Was ABC's George Stephanopoulos [file photo] moderating a presidential debate in Iowa today [transcript here], or running an internal Dem strategy session over how to most propitiously handle U.S. surrender in Iraq?
Imagine that instead of being a former Clinton operative, you're a bona fide journalist dedicated to challenging candidates about their assumptions. When talk turned to Iraq, wouldn't the first questions out of your mouth have been along these lines?:
- Some of your Democratic colleagues, members of the House and Senate, who recently visited Iraq, have acknowledged that the surge is working. Rep. Brian Baird of Washington, a previously anti-war Democrat, said just Friday that "we're making real progress. I think the consequences of pulling back precipitously would be potentially catastrophic for the Iraqi people themselves, to whom we have a tremendous responsibility … and in the long run chaotic for the region as a whole and for our own security." Doesn't this give you pause about your unconditional plans to withdraw?

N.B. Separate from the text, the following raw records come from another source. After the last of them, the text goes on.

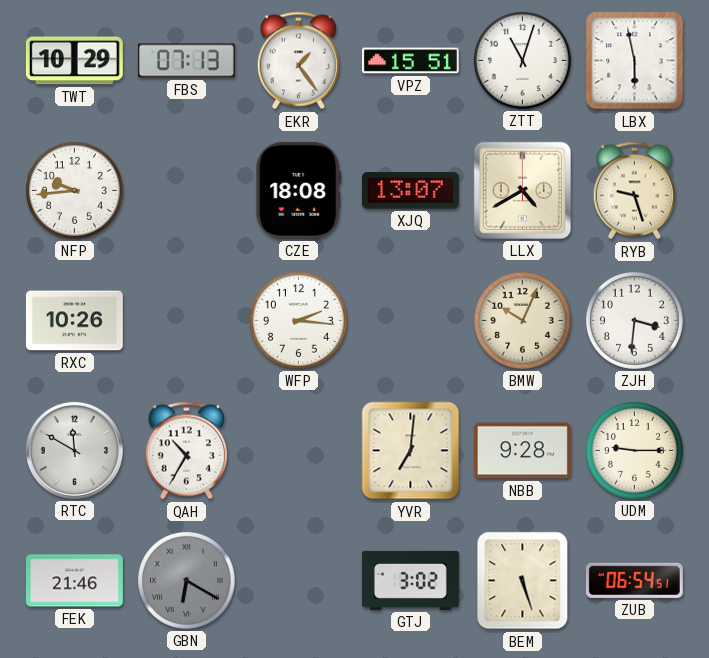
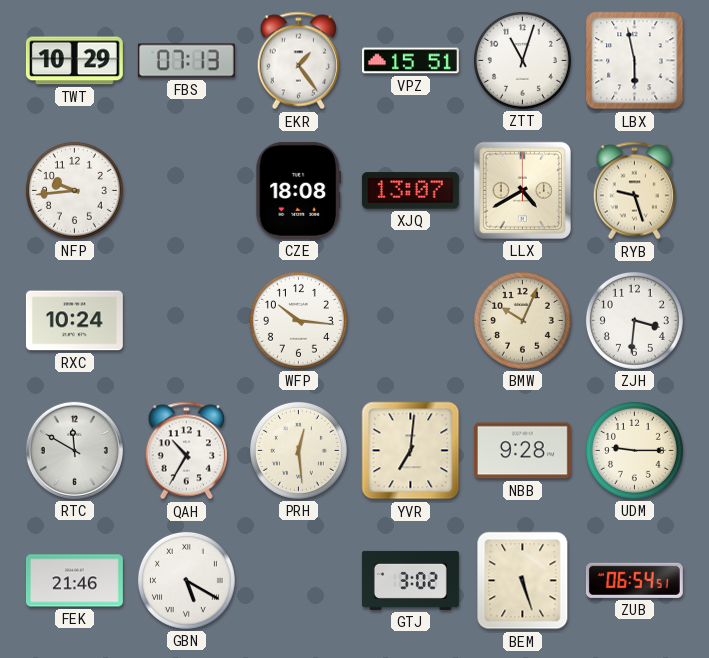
RXC: 10:26 -> 10:24
WFP: 2:16 -> 10:16
PRH: none -> 12:29
GBN: 6:20 -> 5:20
GBN dial: grey -> white
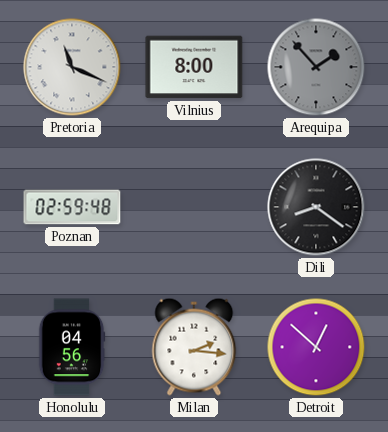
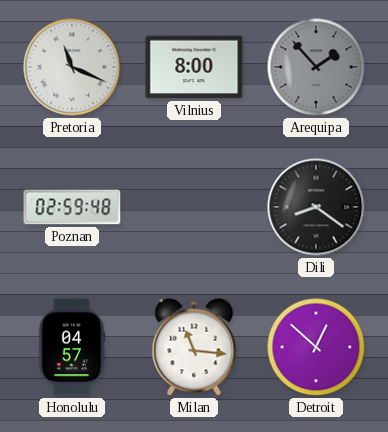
Honolulu: 04:56 -> 04:57
Milan: 2:16 -> 11:16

- Even the anti-war New York Times recently editorialized that "the United States cannot walk away from the new international terrorist front it created in Iraq. It will need to keep sufficient forces and staging points in the region to strike effectively against terrorist sanctuaries there or a Qaeda bid to hijack control of a strife-torn Iraq." Don't your plans to withdraw fly in the face of these realities?
- How can you unconditionally advocate withdrawal until you give General Petraeus, who was unanimously confirmed by the Senate, an opportunity to report to you next month about progress in Iraq?
But Stephanopoulos asked none of those challenging questions. Instead, all his inquiries were predicated on the assumption that surrender is the right strategy. Here are the questions on Iraq Stephanopoulos posed:
- More voters wrote in questions for us on the issue of Iraq than any other single issue. They all wanted to know what your plans were to get out of Iraq, and to get out safely from Iraq.
- So does that mean that Governor Richardson just is wrong when he says that all troops, all troops, except for protection of the embassy, can be out by the end of the year?
- I want to get everybody in on this question. First let me just find out if anybody agrees with Governor Richardson on this question.
- So you would pull out, Senator Edwards?
- By December. By Governor Richardson's plan?
- Senator Biden, I think everyone agrees, everyone is afraid of the things you just outlined right there. But this is a fundamental difference with respect, Senator Edwards. Governor Richardson says that every troop except for protection of the embassy can be out by December, and if they're not, then the conflict is going to continue.
- Senator Obama, you've invoked the idea of conventional thinking a few times here, yet when I listen to what you're saying about what you would do in Iraq, now it sounds very similar to what Senator Clinton would do.Is there any difference between you and Senator Clinton on what you would do right now? Senator Obama, where do you come down on this question? How many troops are going to have to stay for how long?
Stephanopoulos didn't pose one question challenging the Dems' assumption that surrender is the way to go. Not one. Stephanopoulos was not moderating a debate. He was ring leader of a Dem surrender-as-soon-as-possible bull session.